08:54 Mais s'il le voulait, il pourrait être encore plus difficile,
08:57 car Facebook propose des dizaines de critères différents.
09:01 Alexis pourrait par exemple choisir de ne s'adresser qu'à des célibataires,
09:05 des hommes ou des femmes des couples mariés, des passionnés de lecture,
09:09 de jardinage, de cuisine ou de bricolage.
09:13 Grâce à ce programme, Alexis peut donc s'adresser directement
09:17 aux personnes qui l'intéressent le plus.
09:20 Et si Facebook connaît aussi bien son monde, c'est parce que ce sont les usagers eux-mêmes
09:25 qui lui ont fourni toutes ces informations.
09:28 Souvenez-vous d'Anne. Quand elle s'est inscrite, elle aussi a dévoilé son âge,
09:32 sa ville, sa formation, son employeur.
09:35 Elle a nourri la base de données dans laquelle Alexis est en train de faire son marché.
09:40 Une fois tous ces critères sélectionnés, il ne reste plus à Alexis qu'à choisir
09:47 la durée de sa campagne et le budget qu'il est prêt à dépenser pour faire sa pub.
09:52 - Je rentre un budget de 200 dollars.
09:56 200 dollars, moins de 150 euros. Voilà le budget choisi par Alexis.
10:02 Pour ce prix-là, son affiche sera présente sur Facebook pendant un mois.
10:07 Facebook casse les prix du marché pour séduire les annonceurs.
10:11 Car si Alexis avait voulu s'offrir une campagne de pub de cette envergure
10:14 dans la presse écrite, par exemple, cela lui aurait coûté plus de 2000 euros.
10:18 - Pour 200 dollars, évidemment, aucune presse papier, aucune télé, aucune radio
10:26 ne s'intéresse à une entreprise qui souhaite dépenser 200 dollars.

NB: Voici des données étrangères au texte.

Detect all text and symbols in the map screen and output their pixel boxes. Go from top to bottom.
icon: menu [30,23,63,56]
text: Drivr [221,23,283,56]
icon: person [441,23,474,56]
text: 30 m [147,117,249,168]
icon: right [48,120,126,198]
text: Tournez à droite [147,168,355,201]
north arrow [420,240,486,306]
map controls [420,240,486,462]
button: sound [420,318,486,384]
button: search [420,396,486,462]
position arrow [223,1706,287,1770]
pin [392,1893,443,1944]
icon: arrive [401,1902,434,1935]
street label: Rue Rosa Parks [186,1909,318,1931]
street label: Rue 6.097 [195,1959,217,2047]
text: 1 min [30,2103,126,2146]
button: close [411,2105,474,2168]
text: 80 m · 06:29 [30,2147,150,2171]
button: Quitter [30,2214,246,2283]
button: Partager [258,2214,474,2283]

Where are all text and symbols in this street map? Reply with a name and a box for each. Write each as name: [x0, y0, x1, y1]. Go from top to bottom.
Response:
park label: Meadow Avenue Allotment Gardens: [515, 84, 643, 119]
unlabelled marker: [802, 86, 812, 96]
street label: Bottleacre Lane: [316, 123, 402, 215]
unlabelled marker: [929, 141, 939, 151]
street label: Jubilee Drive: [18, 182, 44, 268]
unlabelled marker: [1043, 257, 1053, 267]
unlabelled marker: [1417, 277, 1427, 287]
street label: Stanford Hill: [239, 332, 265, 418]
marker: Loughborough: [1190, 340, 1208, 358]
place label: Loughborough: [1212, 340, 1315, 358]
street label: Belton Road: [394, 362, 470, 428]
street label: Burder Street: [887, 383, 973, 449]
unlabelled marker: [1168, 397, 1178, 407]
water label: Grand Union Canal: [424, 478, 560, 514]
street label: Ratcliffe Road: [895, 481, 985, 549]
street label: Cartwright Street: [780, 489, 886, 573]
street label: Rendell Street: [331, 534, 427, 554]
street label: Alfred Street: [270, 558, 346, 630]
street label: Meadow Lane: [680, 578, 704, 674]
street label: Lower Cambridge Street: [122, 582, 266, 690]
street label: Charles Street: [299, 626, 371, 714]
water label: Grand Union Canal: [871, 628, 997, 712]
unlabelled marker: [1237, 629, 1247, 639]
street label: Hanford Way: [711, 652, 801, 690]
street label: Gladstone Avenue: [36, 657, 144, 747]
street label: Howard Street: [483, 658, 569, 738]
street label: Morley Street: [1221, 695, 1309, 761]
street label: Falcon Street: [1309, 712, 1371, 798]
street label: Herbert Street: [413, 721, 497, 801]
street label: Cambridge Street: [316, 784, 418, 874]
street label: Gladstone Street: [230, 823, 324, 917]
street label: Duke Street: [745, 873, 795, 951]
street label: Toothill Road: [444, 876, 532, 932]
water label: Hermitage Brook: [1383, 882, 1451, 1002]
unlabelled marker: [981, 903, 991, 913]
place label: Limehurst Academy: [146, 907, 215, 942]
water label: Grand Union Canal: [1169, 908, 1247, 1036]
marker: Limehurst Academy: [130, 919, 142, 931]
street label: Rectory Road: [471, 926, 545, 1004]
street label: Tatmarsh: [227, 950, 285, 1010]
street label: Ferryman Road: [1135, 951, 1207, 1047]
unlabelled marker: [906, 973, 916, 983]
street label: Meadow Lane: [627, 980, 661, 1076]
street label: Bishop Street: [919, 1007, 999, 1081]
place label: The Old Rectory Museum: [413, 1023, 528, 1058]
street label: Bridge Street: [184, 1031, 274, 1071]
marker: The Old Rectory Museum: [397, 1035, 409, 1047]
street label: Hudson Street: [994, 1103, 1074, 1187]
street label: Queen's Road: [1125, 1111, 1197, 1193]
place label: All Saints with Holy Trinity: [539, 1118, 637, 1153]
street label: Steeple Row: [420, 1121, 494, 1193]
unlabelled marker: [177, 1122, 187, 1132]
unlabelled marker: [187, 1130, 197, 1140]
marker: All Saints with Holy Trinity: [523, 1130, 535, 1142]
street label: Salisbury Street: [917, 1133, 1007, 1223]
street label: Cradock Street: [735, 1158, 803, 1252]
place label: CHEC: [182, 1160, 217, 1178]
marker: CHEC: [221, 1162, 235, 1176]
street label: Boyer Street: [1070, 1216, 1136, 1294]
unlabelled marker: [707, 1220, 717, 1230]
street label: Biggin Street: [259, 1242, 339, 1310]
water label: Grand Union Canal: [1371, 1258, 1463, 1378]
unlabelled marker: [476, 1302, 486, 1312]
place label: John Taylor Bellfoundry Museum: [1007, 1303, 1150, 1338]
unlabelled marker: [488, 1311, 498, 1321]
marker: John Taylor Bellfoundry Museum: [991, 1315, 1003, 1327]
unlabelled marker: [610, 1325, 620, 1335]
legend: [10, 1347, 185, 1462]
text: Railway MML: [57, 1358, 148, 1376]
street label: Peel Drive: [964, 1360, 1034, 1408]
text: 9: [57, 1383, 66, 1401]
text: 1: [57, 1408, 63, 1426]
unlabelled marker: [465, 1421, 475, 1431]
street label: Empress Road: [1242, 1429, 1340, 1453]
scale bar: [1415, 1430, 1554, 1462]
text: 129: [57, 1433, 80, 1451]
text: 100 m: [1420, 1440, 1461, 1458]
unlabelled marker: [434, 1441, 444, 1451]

10:30 Donc le seul moyen qu'on a aujourd'hui avec un si petit budget,
10:34 c'est de faire de la publicité sur les réseaux sociaux ou sur Google.
10:39 Mais clairement, non, je ne peux pas m'attaquer aux médias traditionnels
10:44 avec un budget aussi faible.
10:46 - Autre avantage offert par Facebook, à la fin de sa campagne,
10:49 le site va fournir à Alexis des statistiques très précises.
10:54 En un mois, Facebook lui assure que 70 000 membres ont vu son encart publicitaire
11:00 au moins 3 fois. Et parmi eux, Alexis aura même récolté
11:04 610 nouveaux adhérents sur sa page.
11:07 Aujourd'hui, plus d'un million d'annonceurs dans le monde payent Facebook
11:12 pour faire la promotion ciblée de leurs produits.
11:15 Et Facebook développe chaque jour de nouvelles technologies
11:18 pour en apprendre toujours plus sur les cibles, c'est-à-dire sur nous.